Is it not more logical, if we follow this route, and knowing that she could set her make-up time to suit herself during the lunch hour, to break it up as follows: the 15 minutes from 12 to 12:15 are applied to makeup, and are compensated time; then, since she must eat—and that is the primary purpose of the rule—she goes on the time allotted for lunch, for which she is not compensated, and then when she returns to her work she can, up to 15 more minutes, claim credit for make-up time.
This was a lunch time injury and I find nothing to remove it from the general rule that an employee on his way to or from a meal is performing a purely personal action; and since he is then rendering no service to his employer, an off-premises injury sustained in the course of such a trip is not compensable. The majority opinion abolishes this rule, with the result that it shifts to the employer the not inconsiderable risks which the employee incurs when he leaves the place of work and goes beyond the dominion and control of the employer, something the Legislature has not seen fit to do. (Arboleda v. Workmen’s Comp. App. Bd. (1967) 253 Cal.App.2d 481, 483 [61 Cal.Rptr. 505].)
I will accept the employee’s contention that she had a heavy workload, but I am also cognizant of the fact it was not so heavy that she was not permitted to take time off for her own personal reasons, as the evidence shows that in the preceding month she had taken personal time off and at the time in question had six hours to make up.
The case of Smith v. Workmen’s Comp. App. Bd., supra, to which our attention was directed, in my opinion has no application to this proceeding. *864The Smith case (a four-to-three decision) was one in which a social worker was required to use his own car in his employment. The court found that the “employer’s requirement that the worker furnish a vehicle of transportation on the job curtails the application of the going and coming exclusion.” The injury was not sustained during the lunch hour but, rather, on the way to work.

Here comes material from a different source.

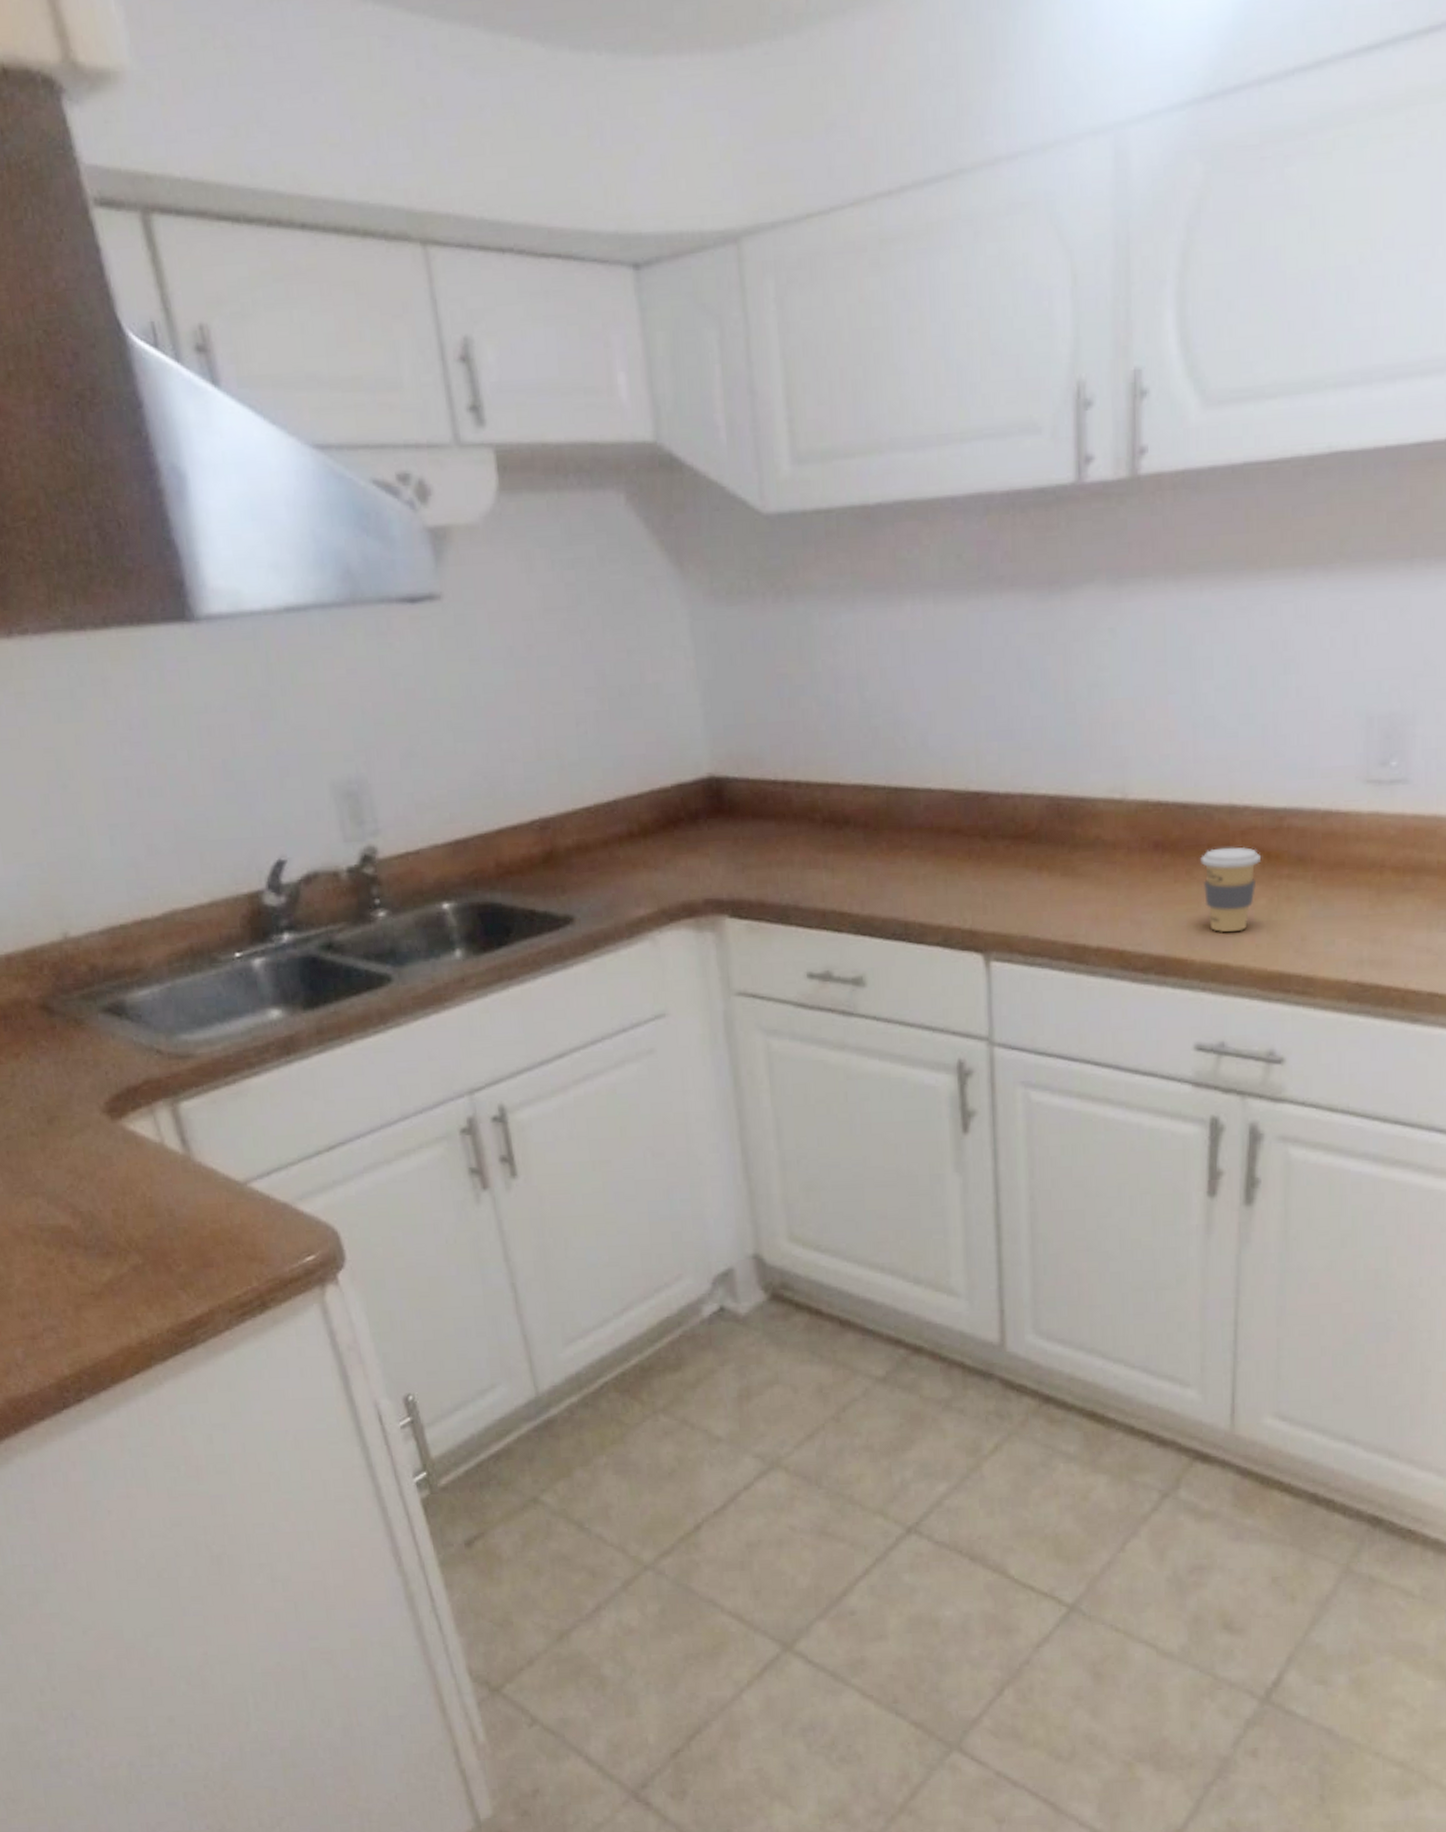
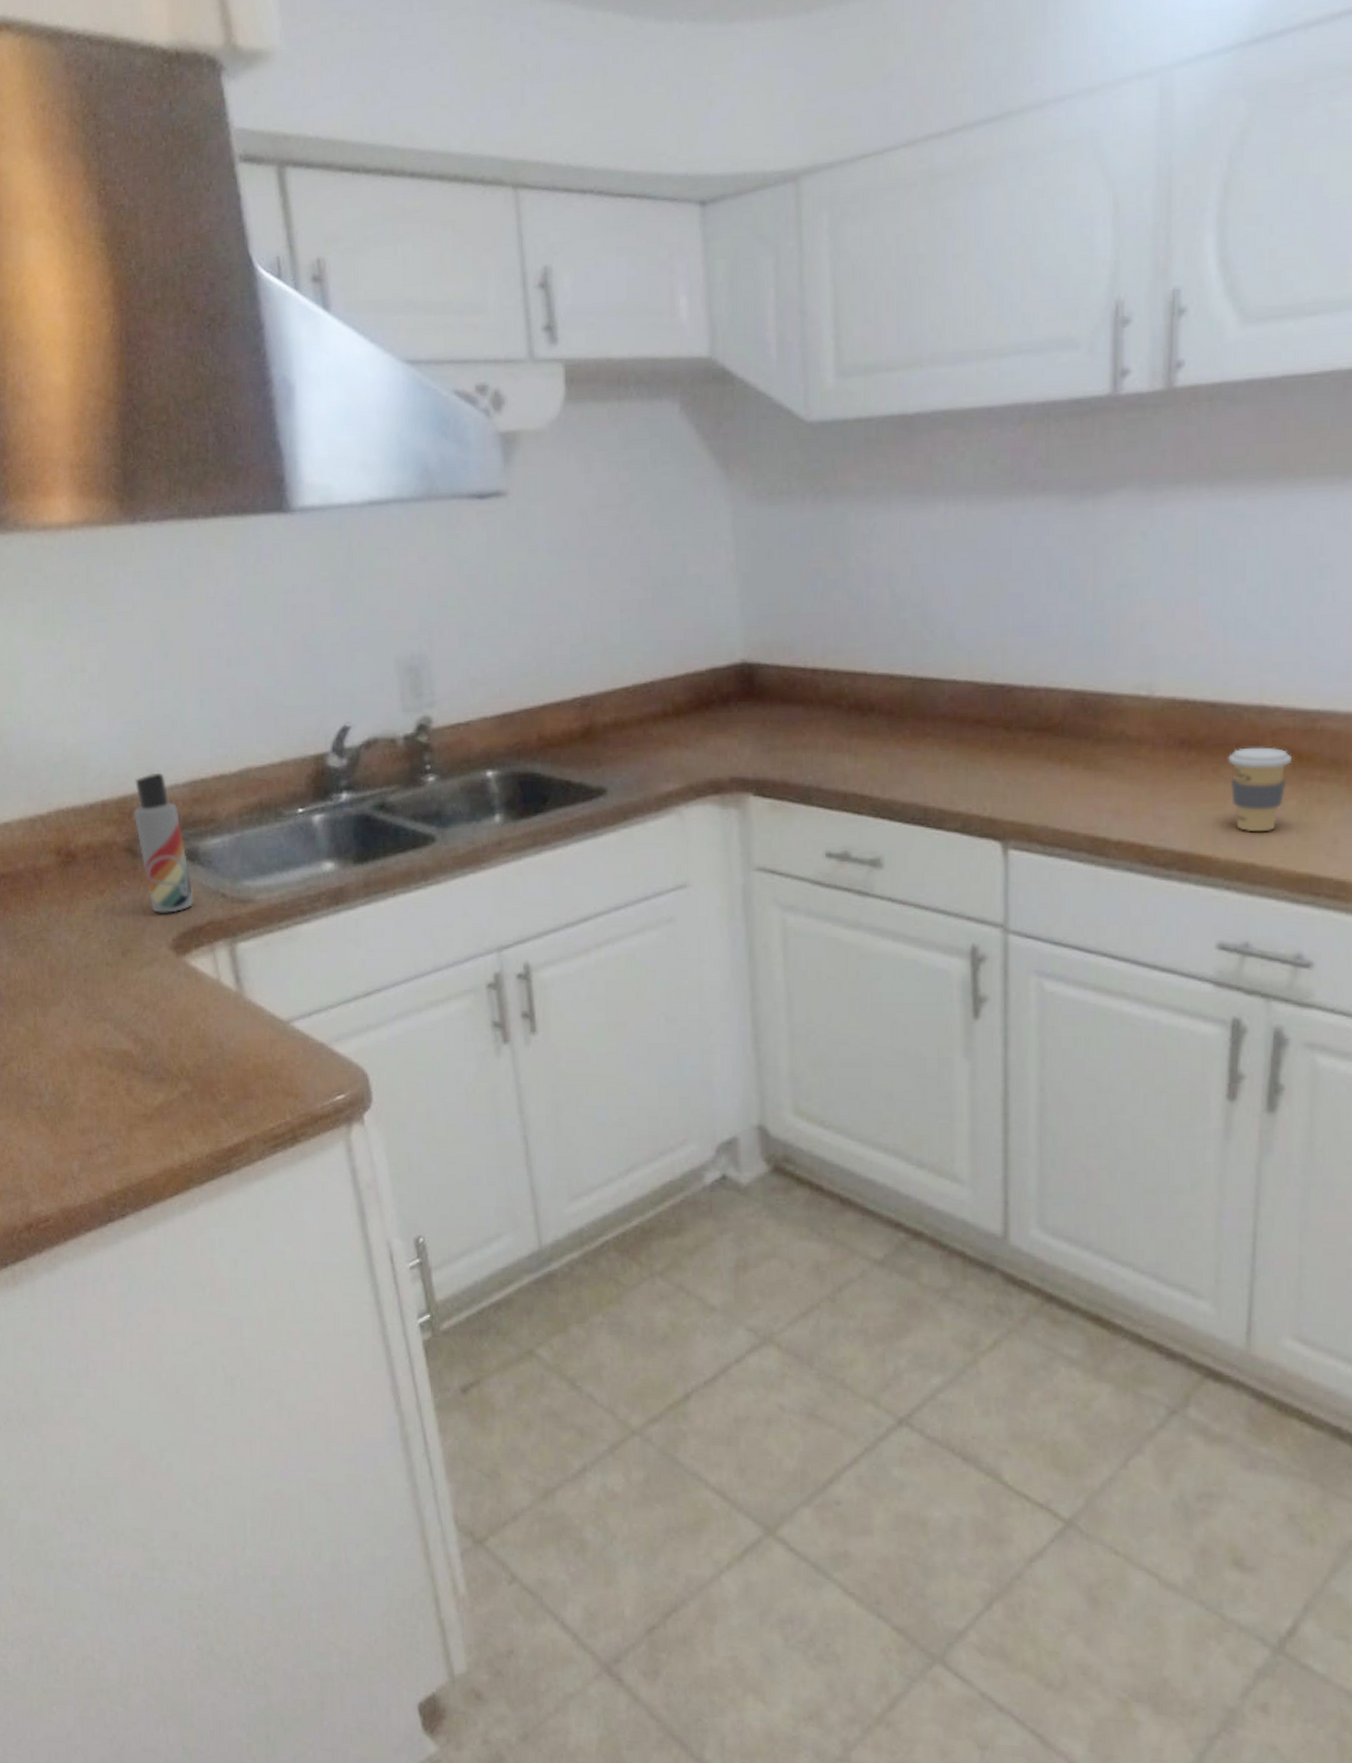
lotion bottle: none [43,919,126,1075] -> present [133,772,194,913]

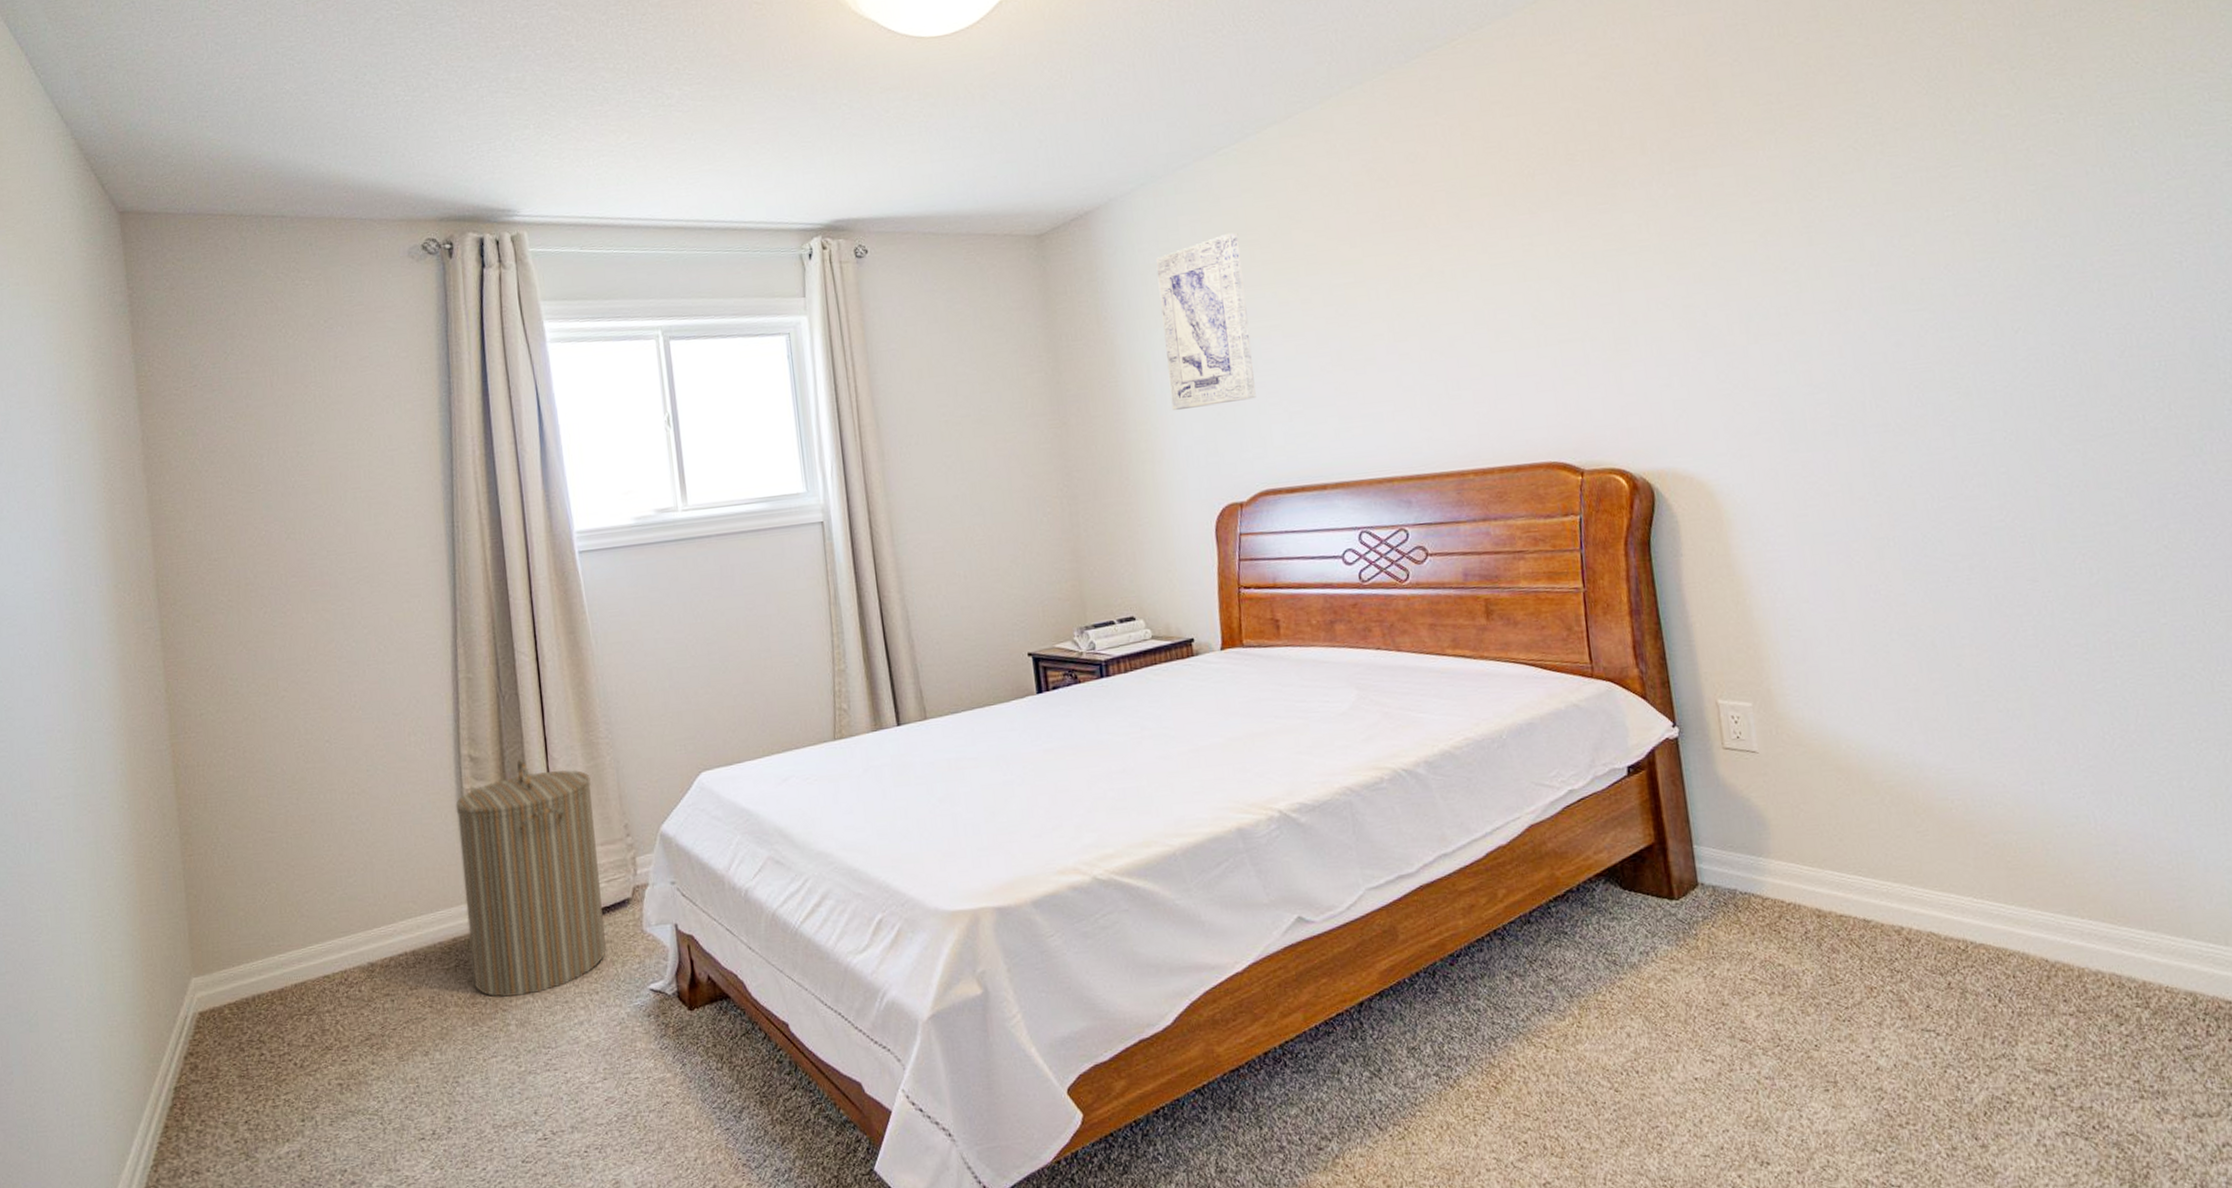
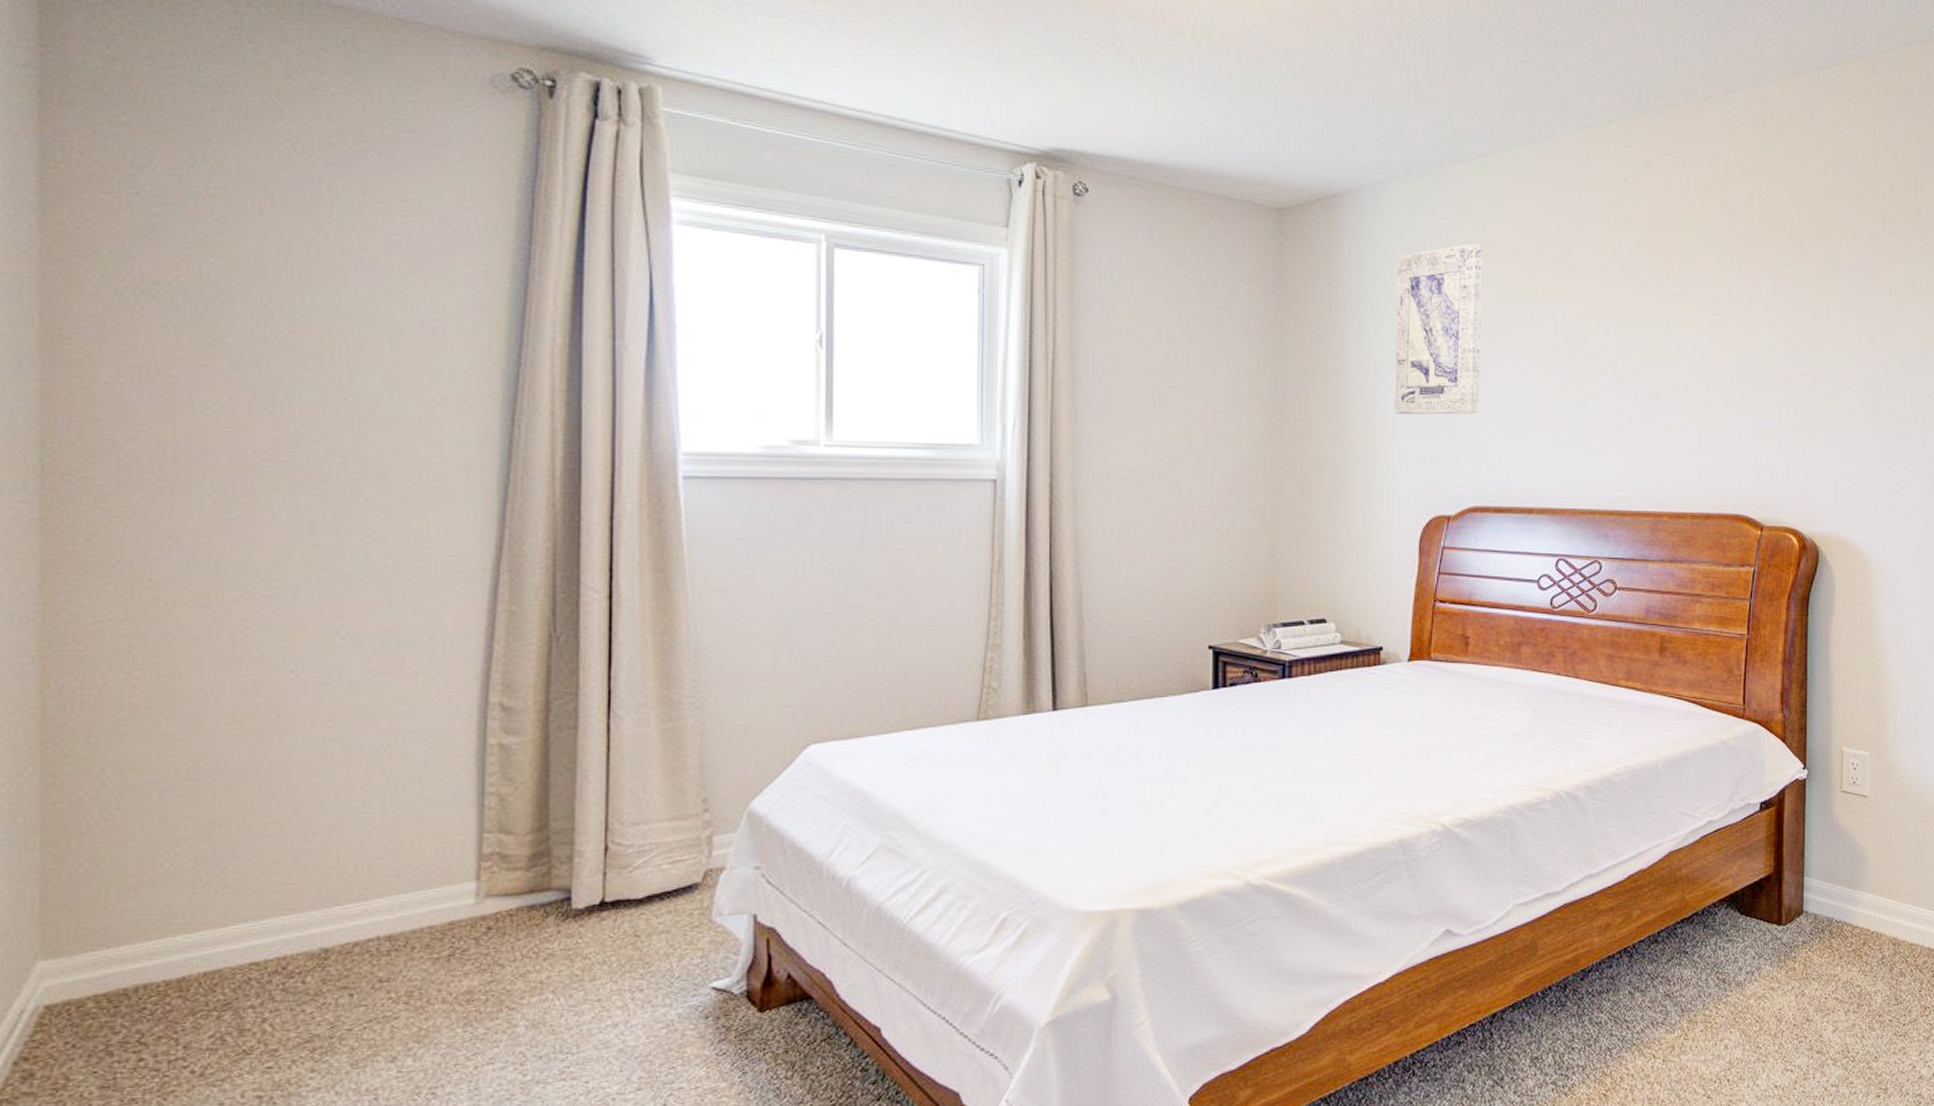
laundry hamper: present [455,759,606,998] -> none [472,713,664,994]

The requirement by the employer in our case was that the employee must, out of the hour set aside for lunch, take at least one-half thereof for the purpose of such period and the only means by which she could use the remaining one-half of the hour in her work was when she was making up time that she had theretofore taken off for her personal affairs.
I can find nothing in this case to warrant any departure from the rule that factual determinations of the board must be upheld if, based upon the entire record, such findings are supported by the substantial evidence. (LaVesque v. Workmen’s Comp. App. Bd. (1970) 1 Cal.3d 627, 637 [83 Cal.Rptr. 208, 463 P.2d 432].) The testimony of petitioner and the concessions of her counsel supply the substantial evidence and the order of the board should be affirmed.
A petition for a rehearing was denied June 25, 1971, and the petition of respondent State Compensation Insurance Fund for a hearing by the Supreme Court was denied July 21, 1971.